Message sanitization
Message sanitization detects and acts on sensitive information in user messages before they are sent to an AI model. It helps protect your organization from accidentally sharing PII, credentials, and other confidential data in chat.
Organization admins configure the feature per organization: which entity types to detect, confidence thresholds, actions (allow, redact, or block), and an allow list of safe terms.
Message sanitization is not enabled by default. To enable it for your organization, contact the Devs.ai team.
How it works
When you send a message in a chat, the system scans it for sensitive information. Depending on what is detected and how your organization's policy is set, one of three outcomes applies:
- Allow — No sensitive data is detected (or everything is below thresholds), so the message passes through unchanged.
- Redact — Sensitive data is detected and the policy requires redaction. The message is sent to the model with sensitive portions replaced by
[REDACTED]. - Block — High-risk data is detected (for example, private keys or API keys). The message is rejected. You see an alert listing which entities were found and can choose Use redacted version to resubmit with sensitive content removed.

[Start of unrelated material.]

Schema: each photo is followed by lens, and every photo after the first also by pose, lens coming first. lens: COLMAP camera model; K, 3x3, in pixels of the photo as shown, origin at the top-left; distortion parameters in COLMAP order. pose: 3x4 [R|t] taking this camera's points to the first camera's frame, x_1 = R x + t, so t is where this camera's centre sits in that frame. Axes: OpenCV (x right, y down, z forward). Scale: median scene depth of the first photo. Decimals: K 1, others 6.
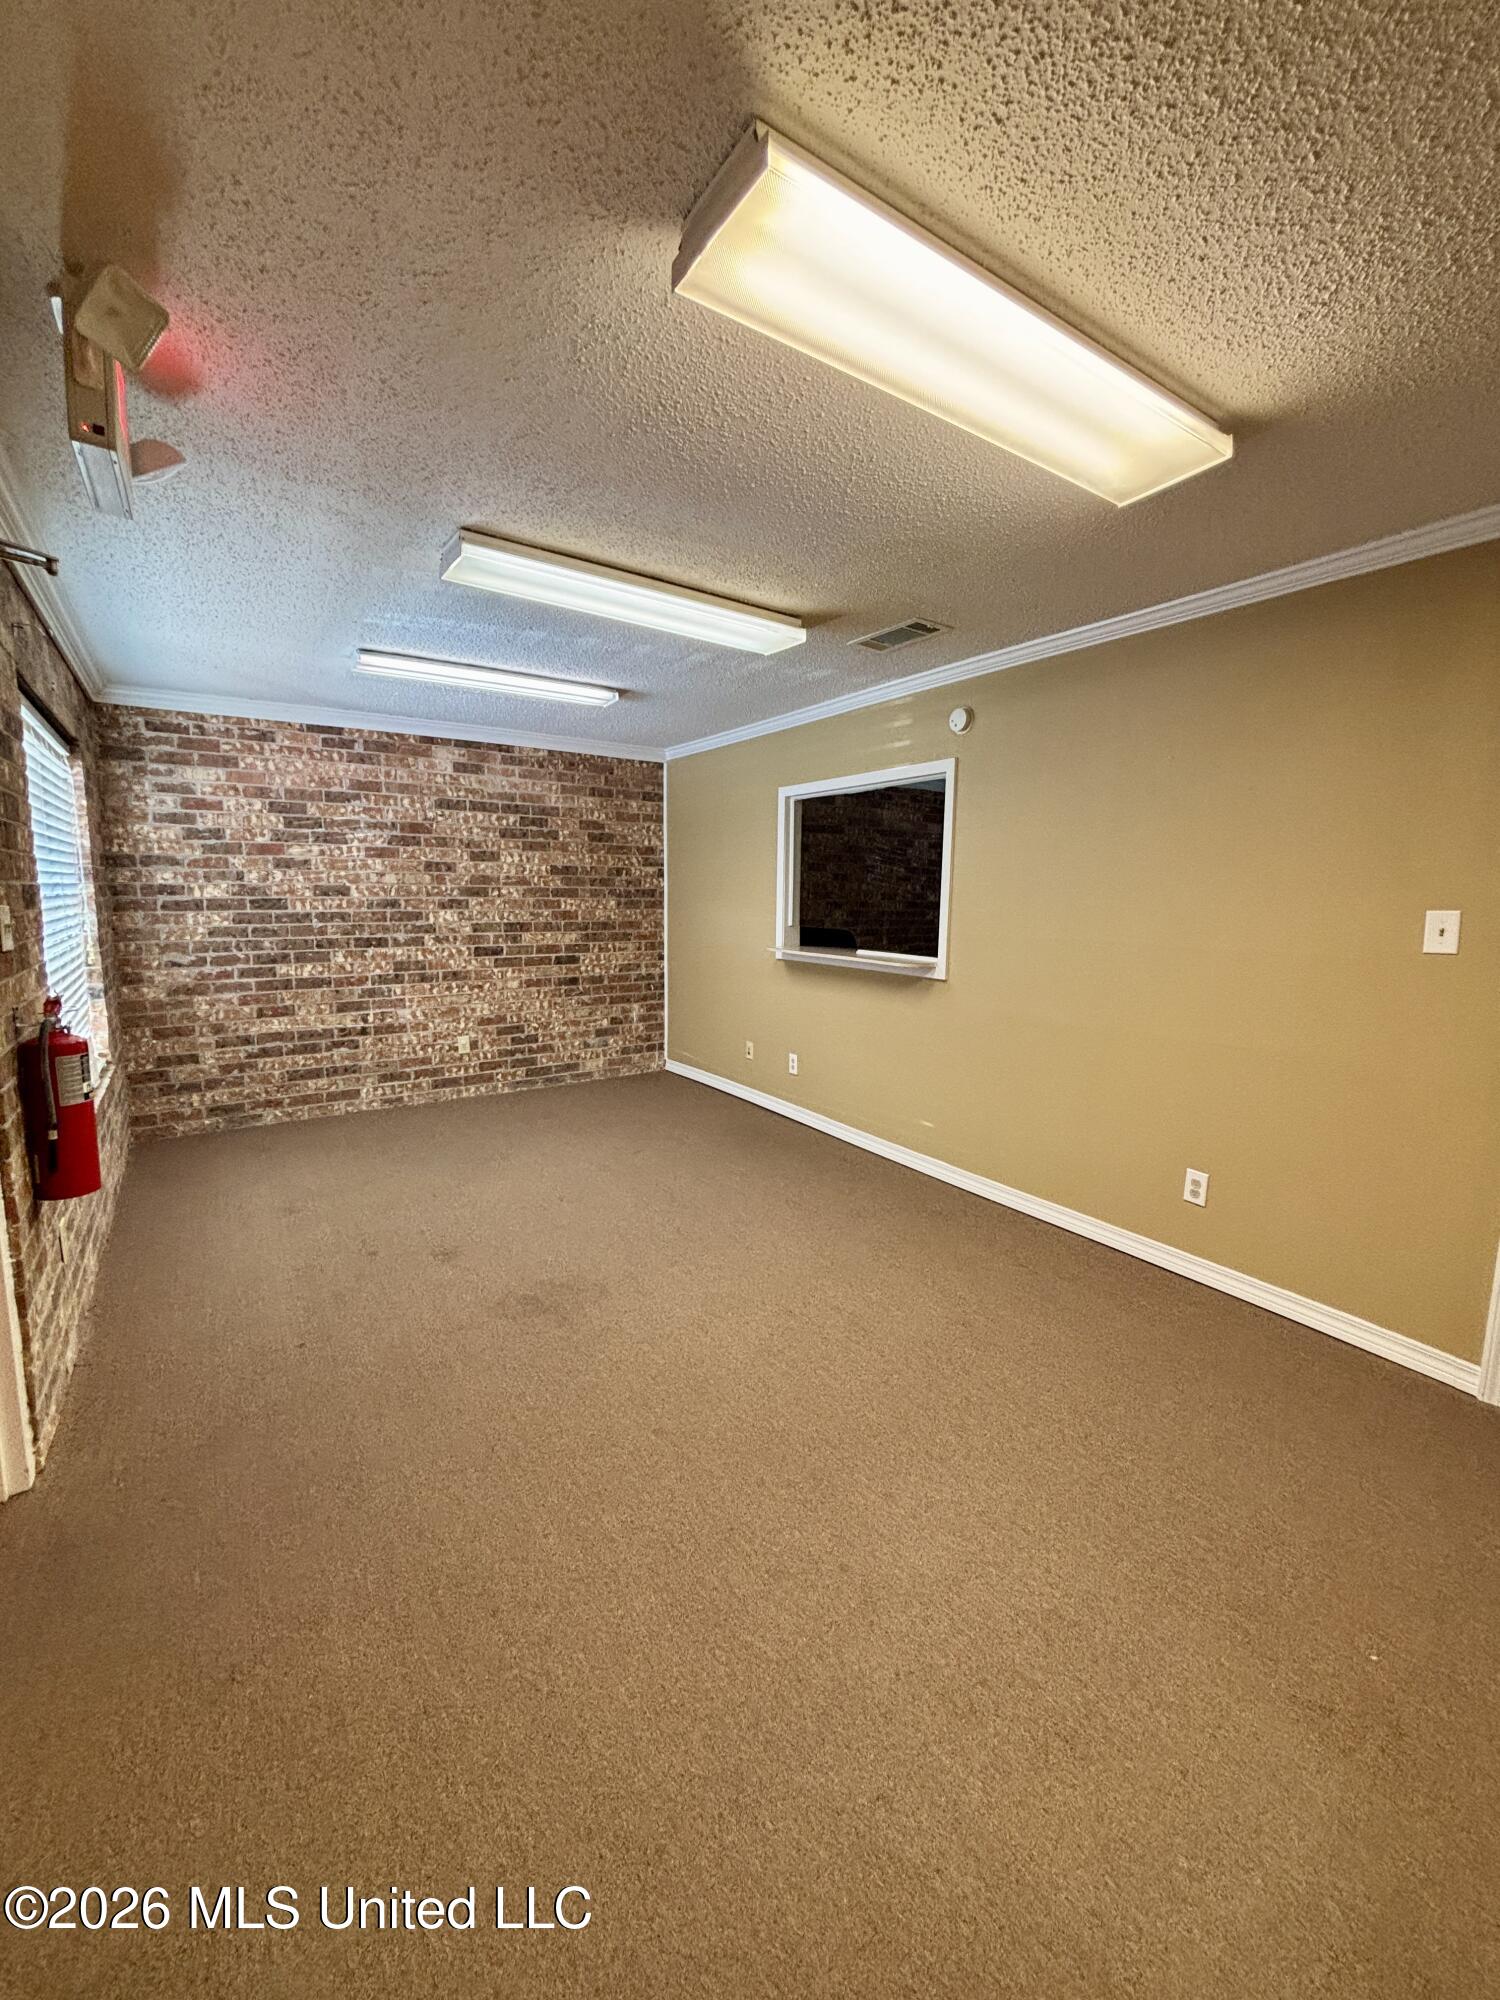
lens RADIAL K [[802.8, 0, 757.2], [0, 802.8, 1001.8], [0, 0, 1]] dist [-0.000441, 0.000201]
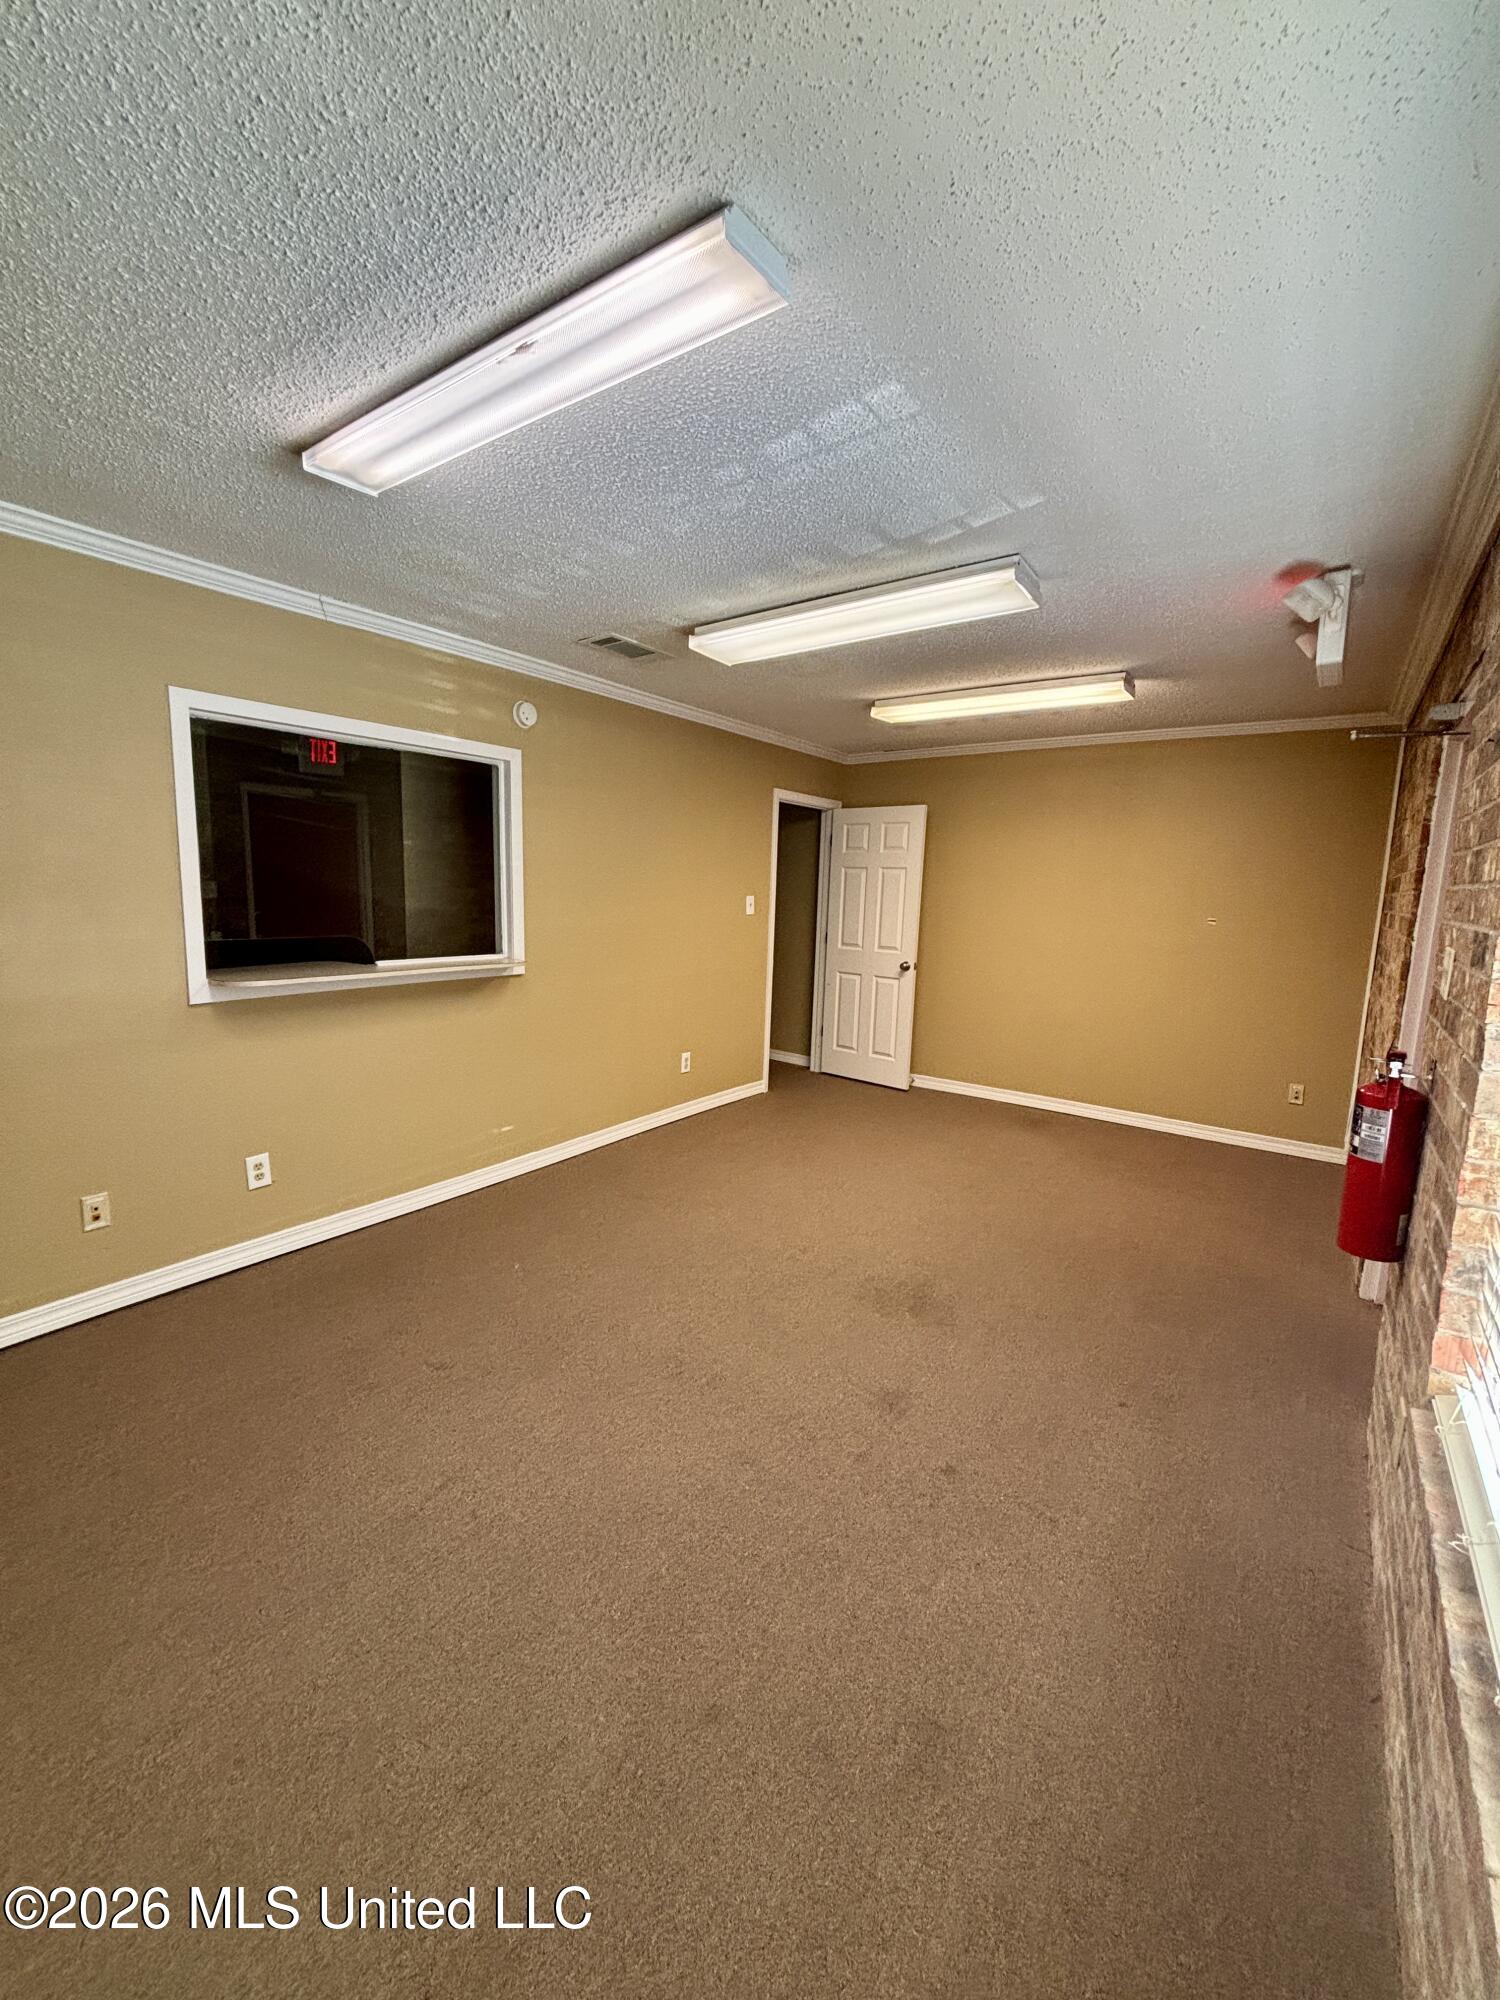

For messages already in a thread, sanitization runs before each model call. Previously unsanitized content is redacted automatically.
Admin configuration
Organization admins manage the policy under Settings → Message Sanitization.
Available controls
- Enable or disable the feature with a master toggle
- Apply presets for quick configuration:
- Strict — Blocks government IDs and secrets; redacts everything else. Low detection thresholds.
- Balanced — Redacts most PII; blocks only high-risk secrets. Medium thresholds.
- Internal-Friendly — Higher thresholds; blocks only secrets; redacts PII only at high confidence.
- Set a default action (Allow, Redact, or Block) for entities without specific rules
- Configure per-entity rules with custom confidence thresholds and actions
- Maintain an allow list of terms that bypass detection (for example, company names that might be flagged as person names)
- Browse the entity catalog of 50+ supported entity types, grouped by region
- Test the policy in the built-in test console before saving
Testing your policy
You can test the policy without affecting real conversations:
- Go to Settings → Message Sanitization.
- Configure the policy you want.
- In the Test Console, enter sample text (for example, "My SSN is 123-45-6789 and email is john@example.com").
- Click Run Test to see detected entities, confidence scores, and the resulting action (allow, redact, or block).
Supported entity types
The system detects 50+ entity types across these categories:
| Region | Entity types |
|---|---|
| Global | Email, Phone, Person Name, Organization, Location, Date/Time, URL, Credit Card, Crypto Wallet, IBAN, IP Address, MAC Address, Medical License |
| USA | SSN, Bank Number, Driver License, ITIN, Passport, Medicare ID, NPI |
| UK | NHS Number, NINO |
| Europe | Spanish NIF/NIE, Italian Fiscal Code/Driver License/VAT/Passport/ID, Polish PESEL, Finnish Identity Code |
| Asia-Pacific | Singapore NRIC/UEN, Australian ABN/ACN/TFN/Medicare, Indian PAN/Aadhaar/Passport/GSTIN, Korean identifiers, Thai TNIN |
| Secrets | API Keys, Access Tokens, Passwords, Private Keys |
What users see
Redacted messages
When a message is redacted, sensitive segments are replaced with [REDACTED] before the model sees them. The conversation continues; you may see placeholders if you read the message back.
Blocked messages
When a message is blocked, you see a red alert with:
- A "Message Blocked" heading
- Badges for the entity types detected (for example,
PRIVATE_KEY) - A Use redacted version button that resubmits your message with sensitive content removed
Limitations
- Detection works best on English text. Other languages may have reduced entity coverage.
- The allow list uses case-insensitive substring matching — an entry like
johnwould also match insidejohnson. - Only text in messages is evaluated; images are not scanned.
- If the detection service is temporarily unavailable, the system falls back to basic pattern-based detection (private keys, API keys, tokens, and passwords).